(TO DO): Within the data that follows, set down exactly the lines from the one containing "middle dip: (449, 761)" through the one containing "middle dip: (793, 243)", both ends included.
(Beginning of DATA FOR ANALYSIS)
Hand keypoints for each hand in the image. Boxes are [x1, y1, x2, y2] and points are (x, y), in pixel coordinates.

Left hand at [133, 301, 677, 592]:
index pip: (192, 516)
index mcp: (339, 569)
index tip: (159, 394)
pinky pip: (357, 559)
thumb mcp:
(End of DATA FOR ANALYSIS)
(Beginning of DATA FOR ANALYSIS)
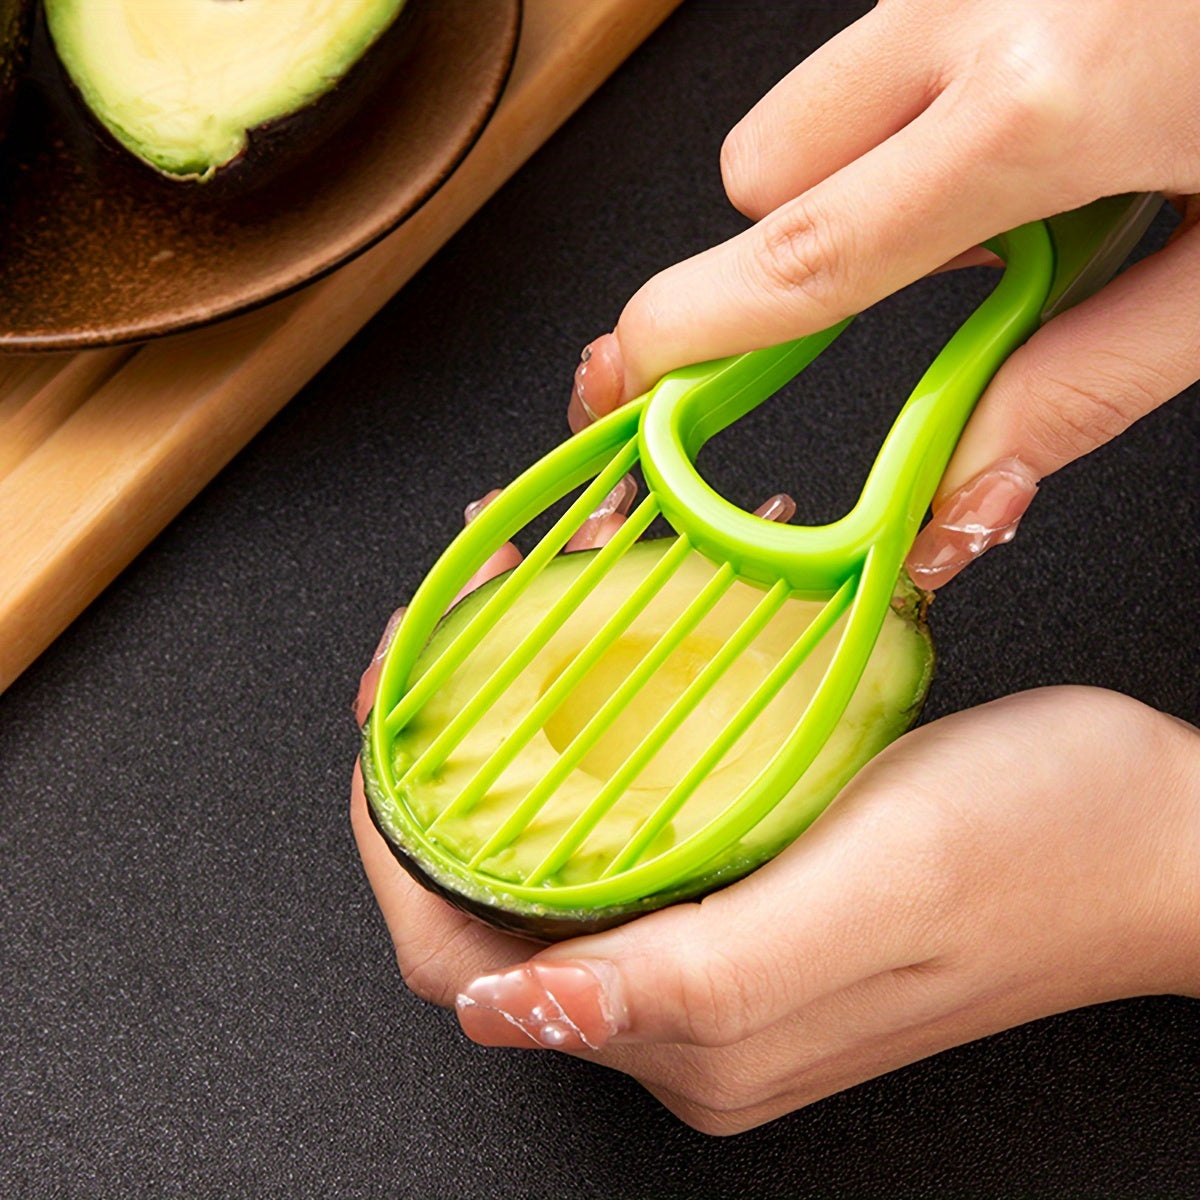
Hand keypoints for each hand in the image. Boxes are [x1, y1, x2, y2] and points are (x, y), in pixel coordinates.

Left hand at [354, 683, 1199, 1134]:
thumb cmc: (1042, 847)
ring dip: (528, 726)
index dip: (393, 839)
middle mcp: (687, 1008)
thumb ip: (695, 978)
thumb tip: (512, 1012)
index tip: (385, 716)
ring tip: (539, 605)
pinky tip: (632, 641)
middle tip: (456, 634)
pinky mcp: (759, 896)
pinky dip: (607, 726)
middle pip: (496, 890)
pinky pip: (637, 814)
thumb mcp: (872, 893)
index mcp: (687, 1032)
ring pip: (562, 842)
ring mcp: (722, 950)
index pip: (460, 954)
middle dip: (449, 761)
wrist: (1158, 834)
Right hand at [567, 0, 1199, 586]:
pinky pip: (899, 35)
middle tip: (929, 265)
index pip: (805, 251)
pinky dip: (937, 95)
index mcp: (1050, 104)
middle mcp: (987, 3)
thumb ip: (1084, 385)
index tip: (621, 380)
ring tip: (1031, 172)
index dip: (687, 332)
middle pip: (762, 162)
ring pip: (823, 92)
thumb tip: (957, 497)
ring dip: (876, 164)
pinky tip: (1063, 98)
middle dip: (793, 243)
(End of DATA FOR ANALYSIS)
(Beginning of DATA FOR ANALYSIS)
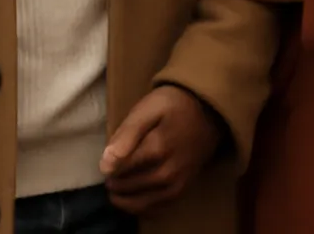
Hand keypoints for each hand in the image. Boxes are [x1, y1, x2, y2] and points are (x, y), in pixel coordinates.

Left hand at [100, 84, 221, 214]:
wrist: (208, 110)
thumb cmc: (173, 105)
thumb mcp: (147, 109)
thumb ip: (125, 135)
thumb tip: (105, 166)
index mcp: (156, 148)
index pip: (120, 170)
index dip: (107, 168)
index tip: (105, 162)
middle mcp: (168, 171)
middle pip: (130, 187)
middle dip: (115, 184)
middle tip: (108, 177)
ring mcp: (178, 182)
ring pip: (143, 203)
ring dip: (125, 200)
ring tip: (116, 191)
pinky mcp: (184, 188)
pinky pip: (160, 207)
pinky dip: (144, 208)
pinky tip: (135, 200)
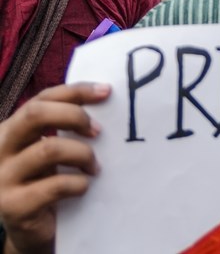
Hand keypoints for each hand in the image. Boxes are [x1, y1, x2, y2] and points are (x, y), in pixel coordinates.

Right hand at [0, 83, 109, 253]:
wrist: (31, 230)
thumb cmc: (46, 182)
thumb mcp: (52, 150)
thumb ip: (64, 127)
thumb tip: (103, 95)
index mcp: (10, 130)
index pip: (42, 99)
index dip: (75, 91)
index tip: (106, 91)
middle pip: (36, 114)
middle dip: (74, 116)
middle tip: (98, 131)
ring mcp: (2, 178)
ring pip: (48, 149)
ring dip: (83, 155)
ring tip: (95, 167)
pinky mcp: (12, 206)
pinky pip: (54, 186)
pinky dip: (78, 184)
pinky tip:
(End of DATA FOR ANALYSIS)
(TASK ANSWER):
middle dip: (449, 761)
wrist: (1158, 834)
Right hand at [567, 0, 1199, 586]:
pinky pip: (899, 35)
middle tip: (929, 265)
index pip: (805, 251)
pinky dip: (937, 95)
index mcp: (1050, 104)
middle mcp: (987, 3)
thumb ip: (1084, 385)
index tip: (621, 380)
ring tip: (1031, 172)
index dip: (687, 332)
middle pip: (762, 162)
ring pip: (823, 92)
thumb tip: (957, 497)
ring dip: (876, 164)
pinky tip: (1063, 98)
middle dip: (793, 243)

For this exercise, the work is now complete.